To learn more about 350's history and successes and to watch some awesome corresponding videos, click here.
350 will be hosting its first movie premier with Do the Math on "Earth Night" (The night before Earth Day on April 21st). Do the Math is a 42 minute movie that shows the power of the growing climate movement. It features the cross-country tour 350 did last year, the latest dispatches from leaders in the fight to stop Keystone XL, and the campaign to divest from fossil fuels. This Sunday, you can go to 350.org/math to stream a Youtube version of the movie on your computer. At 8pm that same night, a live-streamed panel with climate leaders begins to supplement 350's movie, and will run for about 30 minutes. The link for the panel will be available soon, and I'll be sure to post it here on Viridorari. To view the trailer for the movie, click here.
I strongly encourage you to sign up with 350.org, and I hope you will watch the movie this Sunday. I'm planning on it.

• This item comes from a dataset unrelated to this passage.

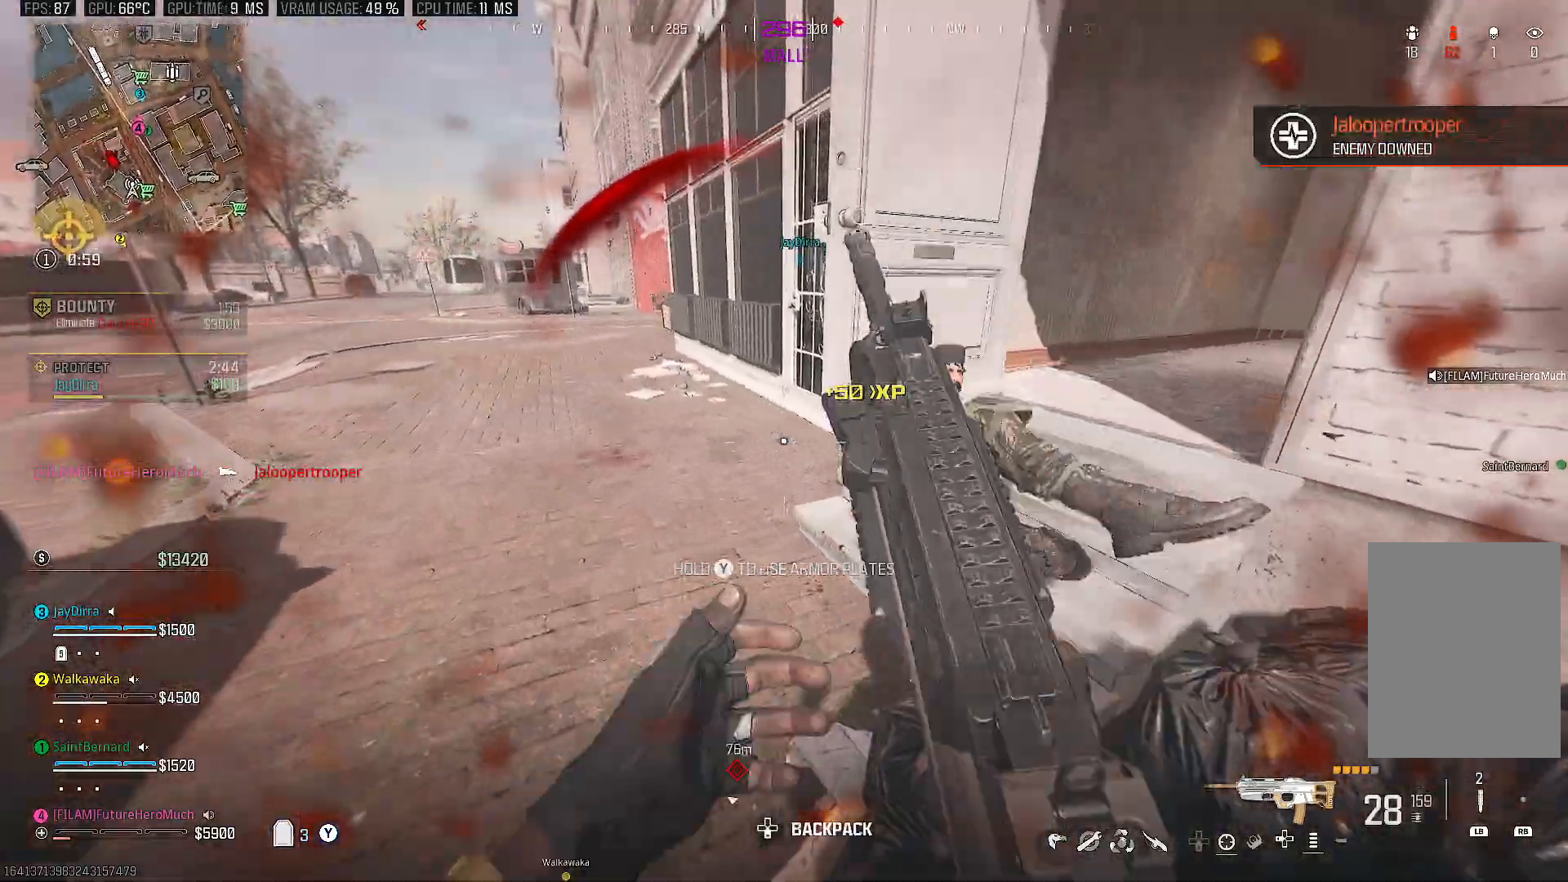
{"buttons": [], "left_stick": "up-left", "right_stick": "center", "events": [[33, "right_stick", "down-right"], [133, "right_stick", "center"], [283, "left_stick", "up"], [450, "left_stick", "up-left"]]}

Animal of the Month Update
Picture courtesy of: http://www.tumblr.com/tagged/snow%20leopard%20cub
Because of the elusive nature of snow leopards, scientists search for three key signs that there are snow leopards living in the area: scrapes, scent marks, and scat. Snow leopards scrape their back legs in loose soil, which leaves a depression with a mound of soil beside it. The cats mark rocks, bushes, and boulders with a pungent spray, or scent mark, that comes from a gland near their tails. Scat, more commonly known as feces, is the third telltale sign of snow leopard.
In the Himalayas, snow leopards hunt blue sheep (known as bharal). In the Karakorum, Tian Shan, and Altai Mountains, they hunt ibex and wild argali sheep.